The Healthcare Challenge in Cancer
In the discussions between patients and providers regarding cancer treatment options, cost has joined safety, efficacy and evidence as factors to be considered. New decision support tools are being developed and used to support oncologists in evaluating treatment options with patients. Many of these tools however, are shaped through the eyes of payers and providers, and don’t include the priorities and preferences of patients and their families.
Patients are required to make life-defining treatment choices based on criteria they may not understand and which may not reflect what is important to them regarding life, quality of life and overall well-being, both short and long term.
In 2016, the CancerCare Patient Access and Engagement Report laid the groundwork for understanding the true ‘costs’ – physical, emotional, financial – of the cancer experience for patients and families nationwide. Now, CancerCare will build on this report with a multi-pronged, long-term initiative intended to change the national healthcare landscape, change the dynamics of individual patient decision-making, and change the experience for patients and families affected by cancer.
A Program of Action
The CancerCare Patient Values Initiative™ intends to reframe the national healthcare policy dialogue to include what is important to patients and their families, and to make sure that patients’ values and priorities are incorporated into treatment decision making. With guidance from an Advisory Board of esteemed experts from across the oncology community, the initiative will conduct stakeholder research to inform the development of new resources that can be easily used by patients and clinicians to capture patient priorities during treatment planning.
The CancerCare Patient Values Manifesto declares the fundamental importance of including patients' values and priorities in cancer treatment planning.
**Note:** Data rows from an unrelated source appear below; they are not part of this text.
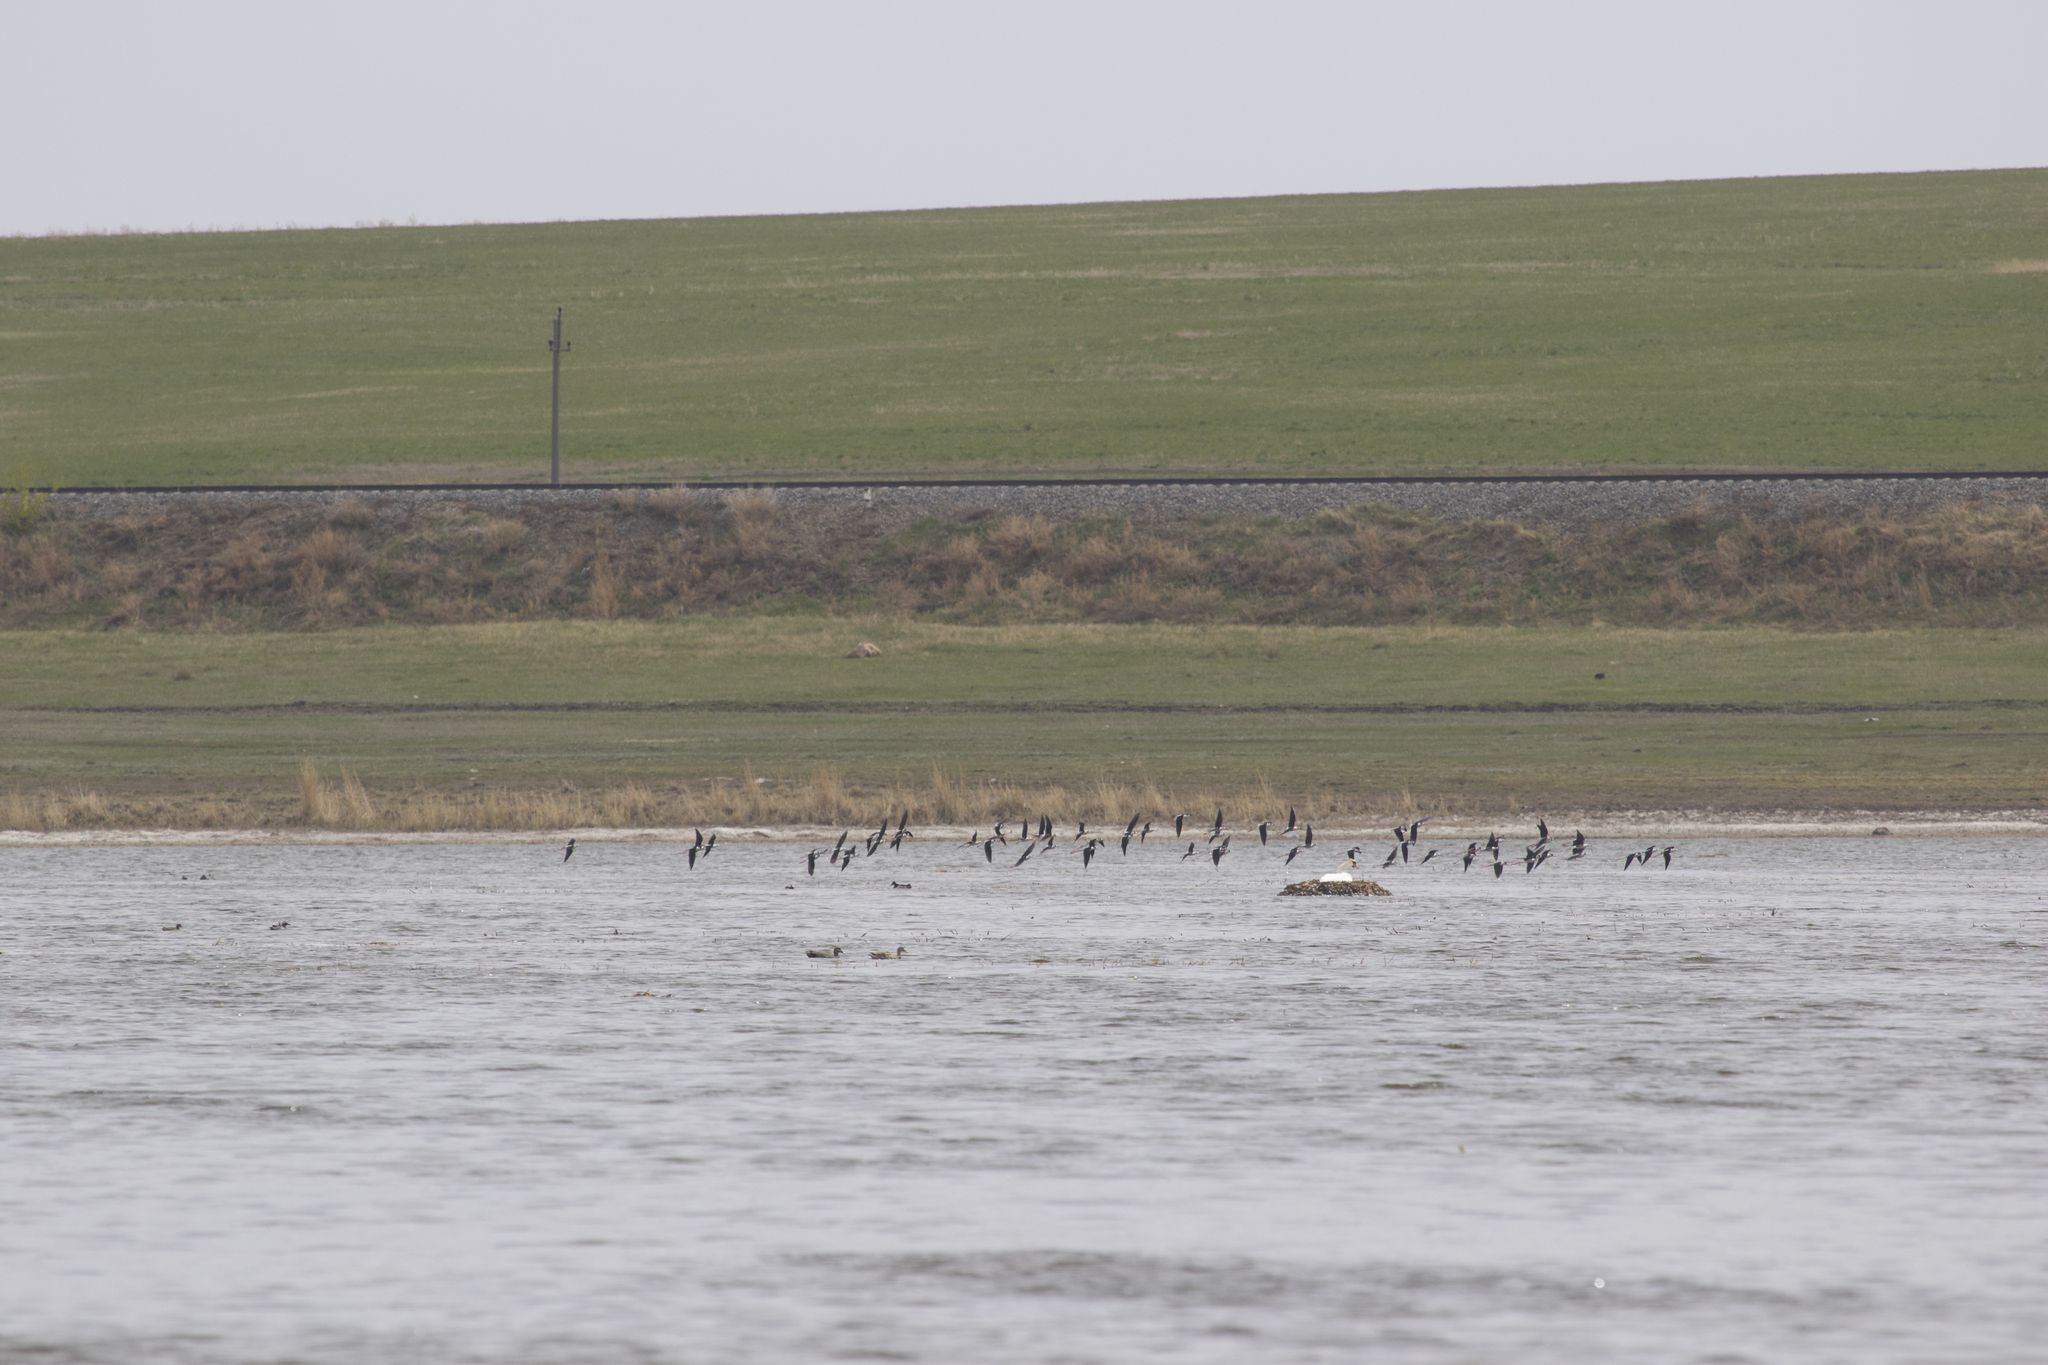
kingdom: Animalia
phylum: Chordata
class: Aves
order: Charadriiformes
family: Recurvirostridae
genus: Himantopus
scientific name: Himantopus himantopus
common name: Black-winged stilt
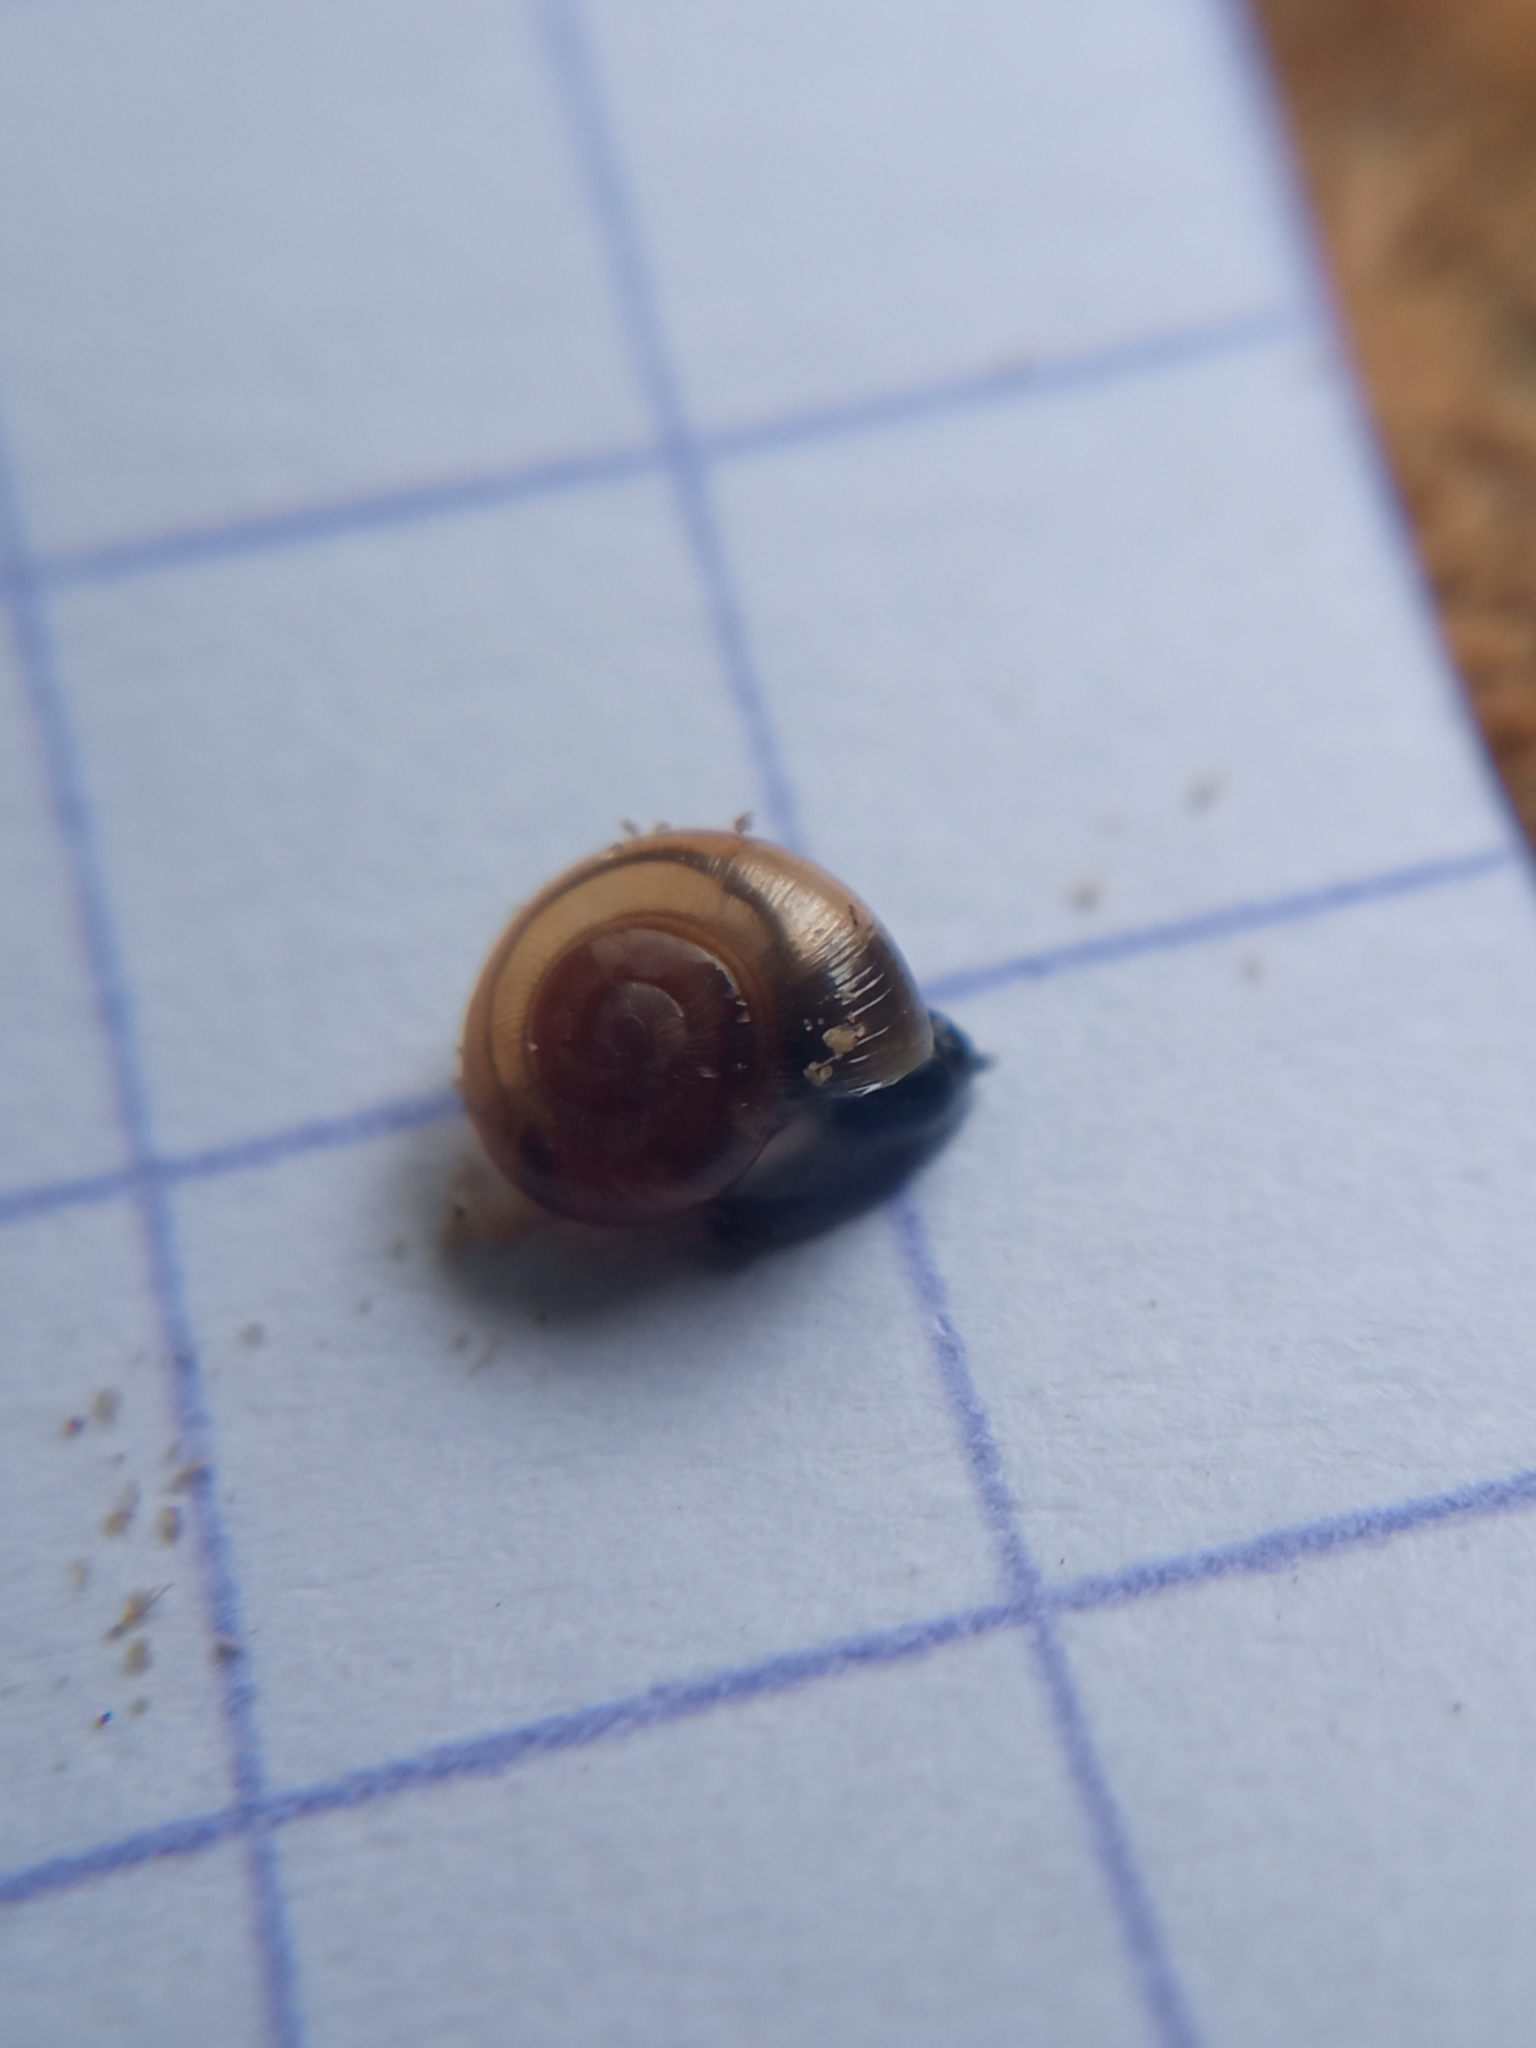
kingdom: Animalia
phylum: Mollusca
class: Gastropoda
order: Stylommatophora
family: Gastrodontidae
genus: Perpolita
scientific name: Perpolita hammonis
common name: Rayed glass snail
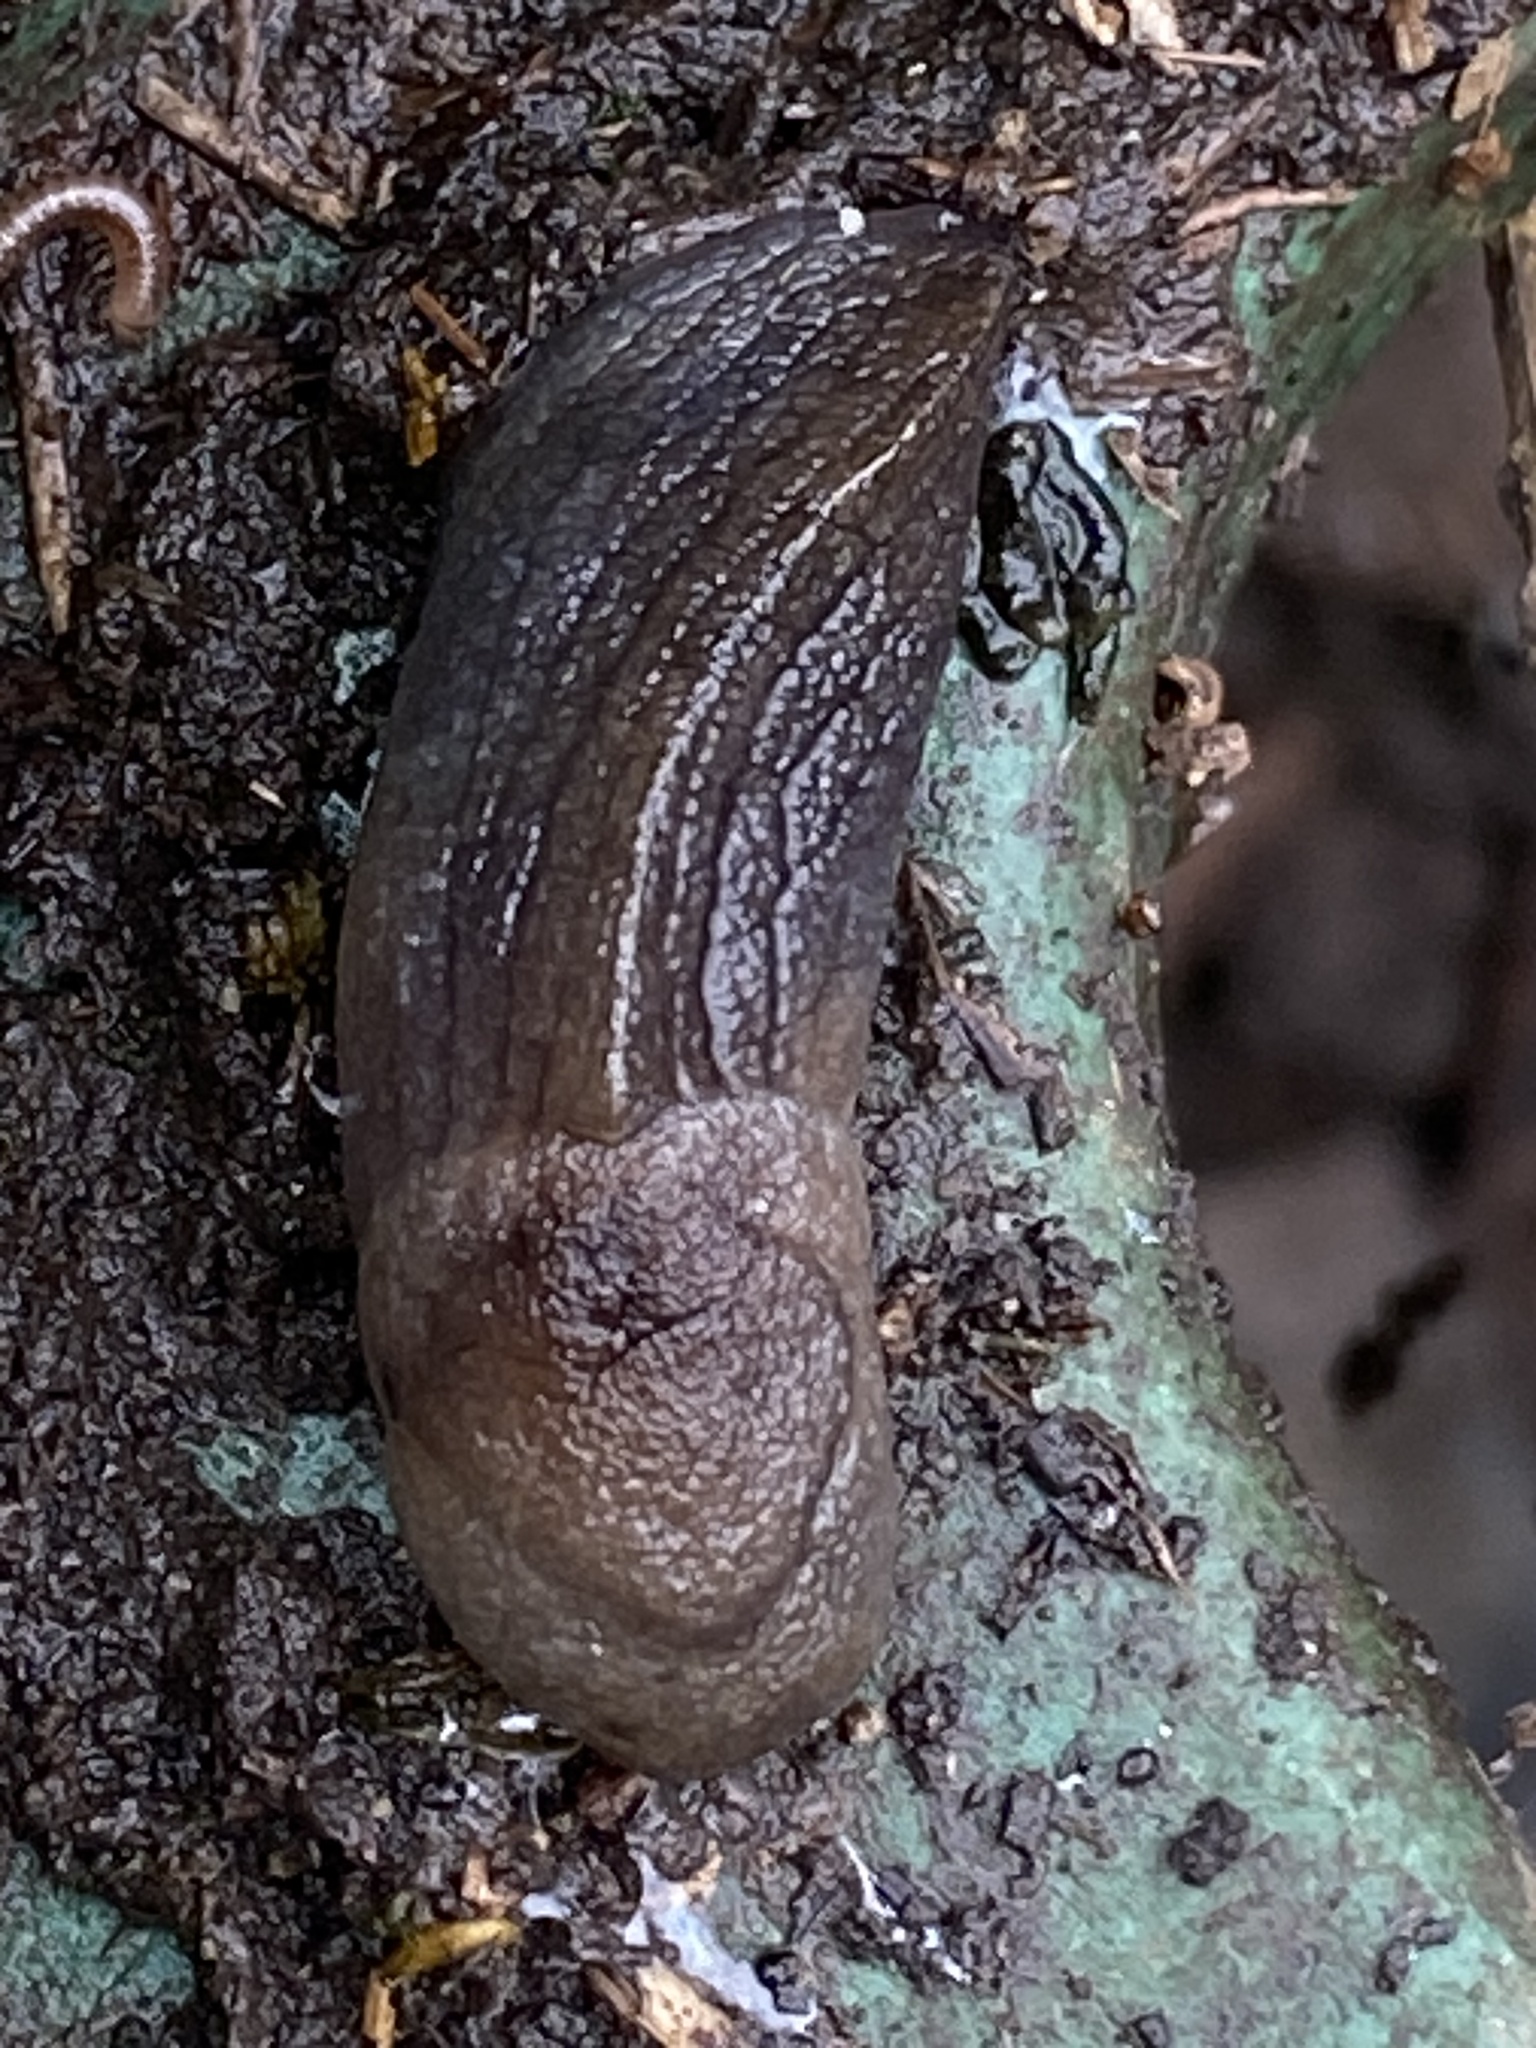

This manifesto is being used to inform and advocate with legislative policymakers, insurers, healthcare administrators, electronic medical record developers and clinicians regarding the inherent challenges in shared decision making between patients and physicians. The manifesto builds on a body of research lead by CancerCare Patient Values Initiative and its Advisory Board from across the oncology community.
What Matters to Me Tool
The What Matters to Me shared decision-making tool is designed to communicate a cancer patient’s preferences and priorities to their clinical care team BEFORE treatment plans are finalized.